--- Available records ---

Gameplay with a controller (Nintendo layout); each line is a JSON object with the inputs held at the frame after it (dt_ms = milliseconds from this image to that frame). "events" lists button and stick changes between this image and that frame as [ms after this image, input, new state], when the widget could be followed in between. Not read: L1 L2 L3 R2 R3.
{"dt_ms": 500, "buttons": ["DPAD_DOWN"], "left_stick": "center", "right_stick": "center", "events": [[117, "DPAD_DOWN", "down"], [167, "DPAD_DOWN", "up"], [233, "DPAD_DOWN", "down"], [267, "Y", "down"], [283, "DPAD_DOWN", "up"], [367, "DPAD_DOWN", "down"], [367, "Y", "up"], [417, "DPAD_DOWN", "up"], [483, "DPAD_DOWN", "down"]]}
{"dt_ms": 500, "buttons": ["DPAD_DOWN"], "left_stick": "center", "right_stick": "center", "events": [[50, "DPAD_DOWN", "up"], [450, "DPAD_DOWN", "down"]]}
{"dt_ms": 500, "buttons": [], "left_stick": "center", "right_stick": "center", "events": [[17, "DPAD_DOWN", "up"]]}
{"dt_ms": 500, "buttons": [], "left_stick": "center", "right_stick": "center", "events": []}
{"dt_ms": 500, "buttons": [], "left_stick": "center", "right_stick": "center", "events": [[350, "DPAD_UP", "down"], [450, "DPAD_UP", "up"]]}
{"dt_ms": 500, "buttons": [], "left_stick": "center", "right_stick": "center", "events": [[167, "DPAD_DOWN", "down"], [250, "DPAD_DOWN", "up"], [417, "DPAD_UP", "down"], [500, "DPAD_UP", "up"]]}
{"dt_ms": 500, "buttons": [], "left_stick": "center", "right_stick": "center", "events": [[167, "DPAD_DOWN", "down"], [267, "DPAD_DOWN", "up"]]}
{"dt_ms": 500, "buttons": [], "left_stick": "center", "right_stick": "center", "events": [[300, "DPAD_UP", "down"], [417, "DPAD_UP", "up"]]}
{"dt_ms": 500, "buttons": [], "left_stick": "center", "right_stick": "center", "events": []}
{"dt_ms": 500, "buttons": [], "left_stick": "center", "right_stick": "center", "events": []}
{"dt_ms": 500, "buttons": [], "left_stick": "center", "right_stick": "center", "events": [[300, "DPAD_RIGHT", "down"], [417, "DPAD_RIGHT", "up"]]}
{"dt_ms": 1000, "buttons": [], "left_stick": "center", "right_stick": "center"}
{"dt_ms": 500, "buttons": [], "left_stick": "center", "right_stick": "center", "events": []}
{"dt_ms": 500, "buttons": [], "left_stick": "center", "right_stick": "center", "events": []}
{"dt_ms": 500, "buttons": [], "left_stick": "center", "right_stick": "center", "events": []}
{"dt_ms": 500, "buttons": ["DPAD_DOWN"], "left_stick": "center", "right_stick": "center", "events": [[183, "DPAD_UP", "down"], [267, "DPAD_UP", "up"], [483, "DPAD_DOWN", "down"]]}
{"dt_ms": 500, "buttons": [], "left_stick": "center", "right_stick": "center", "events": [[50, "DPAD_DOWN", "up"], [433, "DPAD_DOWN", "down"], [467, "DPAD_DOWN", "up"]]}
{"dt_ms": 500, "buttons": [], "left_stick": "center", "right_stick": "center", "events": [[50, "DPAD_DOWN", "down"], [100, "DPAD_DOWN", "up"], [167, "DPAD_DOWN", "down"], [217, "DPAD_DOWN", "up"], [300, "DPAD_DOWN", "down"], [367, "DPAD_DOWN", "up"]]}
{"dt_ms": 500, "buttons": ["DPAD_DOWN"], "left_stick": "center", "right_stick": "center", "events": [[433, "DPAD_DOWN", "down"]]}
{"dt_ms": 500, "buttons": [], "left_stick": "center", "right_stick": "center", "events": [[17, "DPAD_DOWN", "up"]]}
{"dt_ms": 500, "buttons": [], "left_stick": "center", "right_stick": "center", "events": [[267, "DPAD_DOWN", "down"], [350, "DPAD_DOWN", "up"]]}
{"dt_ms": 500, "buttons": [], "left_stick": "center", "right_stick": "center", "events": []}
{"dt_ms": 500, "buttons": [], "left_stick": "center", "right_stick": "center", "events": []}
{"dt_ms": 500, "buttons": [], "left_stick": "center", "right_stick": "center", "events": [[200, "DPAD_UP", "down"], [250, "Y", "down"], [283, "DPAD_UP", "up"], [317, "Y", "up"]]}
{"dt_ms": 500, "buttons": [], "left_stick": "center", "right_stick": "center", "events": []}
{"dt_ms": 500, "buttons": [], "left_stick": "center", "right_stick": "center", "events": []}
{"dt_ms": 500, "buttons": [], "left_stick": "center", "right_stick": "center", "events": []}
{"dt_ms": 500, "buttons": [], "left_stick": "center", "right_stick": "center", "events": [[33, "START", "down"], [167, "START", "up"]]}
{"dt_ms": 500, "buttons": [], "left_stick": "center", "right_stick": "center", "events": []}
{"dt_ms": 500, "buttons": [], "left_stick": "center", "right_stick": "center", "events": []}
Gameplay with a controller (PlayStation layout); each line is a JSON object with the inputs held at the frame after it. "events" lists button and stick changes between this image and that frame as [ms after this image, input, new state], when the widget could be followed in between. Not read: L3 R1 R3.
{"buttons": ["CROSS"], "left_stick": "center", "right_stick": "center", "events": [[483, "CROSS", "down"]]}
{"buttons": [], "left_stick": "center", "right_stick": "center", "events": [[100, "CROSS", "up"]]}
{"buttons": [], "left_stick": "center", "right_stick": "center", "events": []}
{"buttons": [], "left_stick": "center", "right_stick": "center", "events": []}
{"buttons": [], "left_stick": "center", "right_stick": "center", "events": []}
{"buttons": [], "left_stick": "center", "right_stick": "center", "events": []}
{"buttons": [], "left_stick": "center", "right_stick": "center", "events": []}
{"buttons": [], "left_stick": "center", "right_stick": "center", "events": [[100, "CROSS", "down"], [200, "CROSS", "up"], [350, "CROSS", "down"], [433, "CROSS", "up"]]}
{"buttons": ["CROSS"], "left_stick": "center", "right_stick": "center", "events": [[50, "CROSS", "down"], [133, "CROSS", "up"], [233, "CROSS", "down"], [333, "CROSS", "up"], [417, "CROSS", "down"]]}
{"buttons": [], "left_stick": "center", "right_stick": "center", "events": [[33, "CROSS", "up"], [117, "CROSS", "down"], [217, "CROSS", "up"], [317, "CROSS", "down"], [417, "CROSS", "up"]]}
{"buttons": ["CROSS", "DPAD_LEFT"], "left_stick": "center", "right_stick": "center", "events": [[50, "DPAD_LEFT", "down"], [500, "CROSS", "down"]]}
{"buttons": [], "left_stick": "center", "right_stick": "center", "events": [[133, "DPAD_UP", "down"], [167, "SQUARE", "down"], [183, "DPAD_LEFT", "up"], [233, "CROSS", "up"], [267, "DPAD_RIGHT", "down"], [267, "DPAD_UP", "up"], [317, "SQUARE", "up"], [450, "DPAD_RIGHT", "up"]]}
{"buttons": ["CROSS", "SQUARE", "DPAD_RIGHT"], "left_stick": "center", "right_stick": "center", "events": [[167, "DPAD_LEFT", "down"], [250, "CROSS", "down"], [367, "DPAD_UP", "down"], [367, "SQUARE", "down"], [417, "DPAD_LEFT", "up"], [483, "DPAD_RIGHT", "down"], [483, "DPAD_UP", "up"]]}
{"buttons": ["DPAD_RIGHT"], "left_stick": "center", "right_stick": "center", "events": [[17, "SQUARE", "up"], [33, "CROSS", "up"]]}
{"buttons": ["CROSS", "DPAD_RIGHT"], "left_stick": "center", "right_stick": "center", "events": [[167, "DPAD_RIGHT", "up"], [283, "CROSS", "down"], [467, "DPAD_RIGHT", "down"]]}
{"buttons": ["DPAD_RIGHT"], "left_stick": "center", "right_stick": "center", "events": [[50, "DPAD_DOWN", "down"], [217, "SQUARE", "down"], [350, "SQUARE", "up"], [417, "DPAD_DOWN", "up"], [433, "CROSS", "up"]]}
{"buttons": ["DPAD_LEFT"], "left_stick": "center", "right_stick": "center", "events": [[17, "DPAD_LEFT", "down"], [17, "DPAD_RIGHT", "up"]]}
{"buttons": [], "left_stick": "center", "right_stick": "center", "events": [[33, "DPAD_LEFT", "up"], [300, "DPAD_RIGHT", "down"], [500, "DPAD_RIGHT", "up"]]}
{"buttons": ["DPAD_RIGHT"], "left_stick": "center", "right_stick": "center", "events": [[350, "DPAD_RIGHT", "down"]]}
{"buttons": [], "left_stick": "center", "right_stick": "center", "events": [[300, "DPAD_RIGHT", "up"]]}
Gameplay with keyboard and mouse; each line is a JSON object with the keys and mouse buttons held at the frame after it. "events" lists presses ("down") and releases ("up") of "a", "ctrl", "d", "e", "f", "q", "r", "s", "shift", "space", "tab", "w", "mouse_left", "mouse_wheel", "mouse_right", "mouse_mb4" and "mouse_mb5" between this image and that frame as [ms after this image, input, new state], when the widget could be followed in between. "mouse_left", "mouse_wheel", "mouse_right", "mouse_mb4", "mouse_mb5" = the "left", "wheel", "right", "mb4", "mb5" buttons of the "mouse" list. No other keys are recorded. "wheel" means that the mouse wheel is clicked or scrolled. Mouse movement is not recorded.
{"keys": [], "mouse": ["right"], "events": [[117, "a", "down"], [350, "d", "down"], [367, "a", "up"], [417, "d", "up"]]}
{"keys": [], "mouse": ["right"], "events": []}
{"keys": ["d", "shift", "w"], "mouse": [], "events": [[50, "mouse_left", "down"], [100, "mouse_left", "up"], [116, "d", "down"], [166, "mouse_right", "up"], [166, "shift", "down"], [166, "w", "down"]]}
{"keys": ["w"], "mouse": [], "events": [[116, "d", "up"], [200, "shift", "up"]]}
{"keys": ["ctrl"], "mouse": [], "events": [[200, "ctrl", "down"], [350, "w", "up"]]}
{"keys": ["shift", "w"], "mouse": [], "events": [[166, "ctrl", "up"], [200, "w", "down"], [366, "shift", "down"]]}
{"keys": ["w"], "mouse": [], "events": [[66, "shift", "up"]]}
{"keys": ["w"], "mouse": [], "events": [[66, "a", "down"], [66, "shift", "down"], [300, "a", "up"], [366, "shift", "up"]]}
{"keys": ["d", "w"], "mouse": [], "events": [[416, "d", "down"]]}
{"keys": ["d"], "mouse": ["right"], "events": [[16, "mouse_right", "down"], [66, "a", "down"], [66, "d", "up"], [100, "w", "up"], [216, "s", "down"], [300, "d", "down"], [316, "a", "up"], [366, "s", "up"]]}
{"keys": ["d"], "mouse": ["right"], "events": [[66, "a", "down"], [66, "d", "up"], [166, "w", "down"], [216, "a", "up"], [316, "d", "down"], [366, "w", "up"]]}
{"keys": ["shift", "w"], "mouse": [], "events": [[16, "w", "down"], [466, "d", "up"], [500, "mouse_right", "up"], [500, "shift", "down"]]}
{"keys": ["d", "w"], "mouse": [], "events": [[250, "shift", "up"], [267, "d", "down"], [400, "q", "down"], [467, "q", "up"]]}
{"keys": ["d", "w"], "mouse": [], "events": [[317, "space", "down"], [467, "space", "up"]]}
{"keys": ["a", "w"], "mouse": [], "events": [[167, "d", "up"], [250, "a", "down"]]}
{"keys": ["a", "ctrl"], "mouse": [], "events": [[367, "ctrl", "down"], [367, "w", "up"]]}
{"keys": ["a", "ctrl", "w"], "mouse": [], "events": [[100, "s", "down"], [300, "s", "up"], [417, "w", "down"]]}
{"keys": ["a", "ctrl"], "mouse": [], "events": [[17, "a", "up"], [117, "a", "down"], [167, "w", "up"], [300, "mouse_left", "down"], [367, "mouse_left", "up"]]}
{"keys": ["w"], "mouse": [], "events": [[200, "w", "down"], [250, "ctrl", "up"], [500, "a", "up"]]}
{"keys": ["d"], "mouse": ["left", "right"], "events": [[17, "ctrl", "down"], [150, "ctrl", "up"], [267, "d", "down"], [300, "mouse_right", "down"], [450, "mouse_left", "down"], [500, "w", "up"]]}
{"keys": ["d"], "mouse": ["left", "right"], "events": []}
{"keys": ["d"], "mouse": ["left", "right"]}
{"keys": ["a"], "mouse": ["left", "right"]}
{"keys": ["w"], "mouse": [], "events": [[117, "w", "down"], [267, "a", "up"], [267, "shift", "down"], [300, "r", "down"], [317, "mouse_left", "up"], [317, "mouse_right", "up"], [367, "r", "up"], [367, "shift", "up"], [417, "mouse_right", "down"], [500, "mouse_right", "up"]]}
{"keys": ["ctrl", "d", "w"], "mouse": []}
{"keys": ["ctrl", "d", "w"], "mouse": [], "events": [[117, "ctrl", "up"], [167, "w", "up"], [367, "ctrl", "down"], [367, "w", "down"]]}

---

• _Problem to work on_
Go over the data and return every line that includes the word "SQUARE".

• _Solution for this exercise_
{"buttons": [], "left_stick": "center", "right_stick": "center", "events": [[133, "DPAD_UP", "down"], [167, "SQUARE", "down"], [183, "DPAD_LEFT", "up"], [233, "CROSS", "up"], [267, "DPAD_RIGHT", "down"], [267, "DPAD_UP", "up"], [317, "SQUARE", "up"], [450, "DPAD_RIGHT", "up"]]}
{"buttons": ["CROSS", "SQUARE", "DPAD_RIGHT"], "left_stick": "center", "right_stick": "center", "events": [[167, "DPAD_LEFT", "down"], [250, "CROSS", "down"], [367, "DPAD_UP", "down"], [367, "SQUARE", "down"], [417, "DPAD_LEFT", "up"], [483, "DPAD_RIGHT", "down"], [483, "DPAD_UP", "up"]]}
{"buttons": ["DPAD_RIGHT"], "left_stick": "center", "right_stick": "center", "events": [[17, "SQUARE", "up"], [33, "CROSS", "up"]]}
{"buttons": ["DPAD_RIGHT"], "left_stick": "center", "right_stick": "center", "events": [[50, "DPAD_DOWN", "down"], [217, "SQUARE", "down"], [350, "SQUARE", "up"], [417, "DPAD_DOWN", "up"], [433, "CROSS", "up"]]}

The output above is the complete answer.